*Problem requirements*
How many lines in the records below include "will"? Answer with the number only.
+-------+
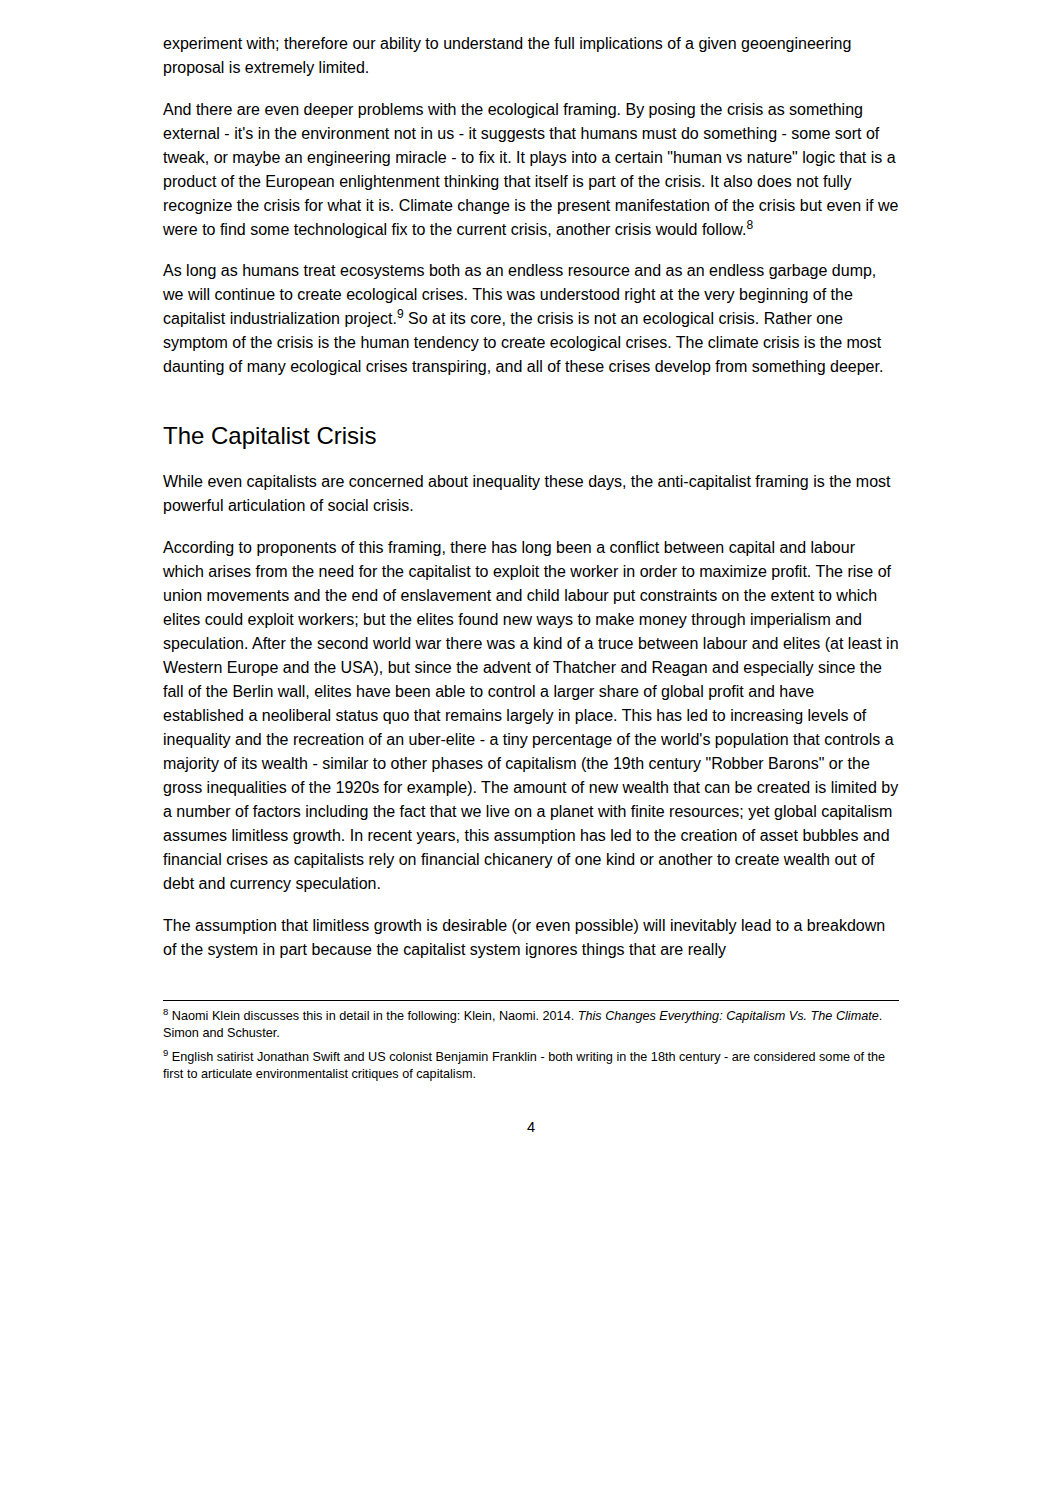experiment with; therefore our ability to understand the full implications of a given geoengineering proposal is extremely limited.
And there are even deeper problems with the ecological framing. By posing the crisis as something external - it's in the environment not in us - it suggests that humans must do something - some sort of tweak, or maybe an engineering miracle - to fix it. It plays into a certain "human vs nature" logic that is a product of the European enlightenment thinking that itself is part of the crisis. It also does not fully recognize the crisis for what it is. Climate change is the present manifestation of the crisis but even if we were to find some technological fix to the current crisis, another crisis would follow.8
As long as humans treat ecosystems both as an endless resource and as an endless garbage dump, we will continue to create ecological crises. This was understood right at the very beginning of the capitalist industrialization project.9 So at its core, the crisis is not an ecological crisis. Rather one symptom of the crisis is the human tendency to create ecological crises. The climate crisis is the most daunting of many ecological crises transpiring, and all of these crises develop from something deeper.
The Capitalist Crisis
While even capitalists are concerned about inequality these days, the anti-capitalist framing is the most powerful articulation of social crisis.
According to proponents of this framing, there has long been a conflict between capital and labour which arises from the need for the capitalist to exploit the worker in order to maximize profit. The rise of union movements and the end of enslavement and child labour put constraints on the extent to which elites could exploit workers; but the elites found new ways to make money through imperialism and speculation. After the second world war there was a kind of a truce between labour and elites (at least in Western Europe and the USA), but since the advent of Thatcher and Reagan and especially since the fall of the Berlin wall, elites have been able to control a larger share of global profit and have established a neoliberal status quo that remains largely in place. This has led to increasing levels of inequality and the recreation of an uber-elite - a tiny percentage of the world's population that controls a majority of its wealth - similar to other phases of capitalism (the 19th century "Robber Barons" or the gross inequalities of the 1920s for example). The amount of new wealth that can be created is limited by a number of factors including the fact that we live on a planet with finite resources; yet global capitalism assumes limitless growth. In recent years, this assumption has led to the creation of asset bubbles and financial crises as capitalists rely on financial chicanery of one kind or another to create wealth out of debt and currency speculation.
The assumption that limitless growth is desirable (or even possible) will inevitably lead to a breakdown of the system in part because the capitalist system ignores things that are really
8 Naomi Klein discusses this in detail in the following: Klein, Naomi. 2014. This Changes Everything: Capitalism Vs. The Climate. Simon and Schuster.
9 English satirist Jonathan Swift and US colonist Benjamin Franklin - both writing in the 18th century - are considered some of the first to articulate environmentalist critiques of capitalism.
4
+-------+
*Expected output*
2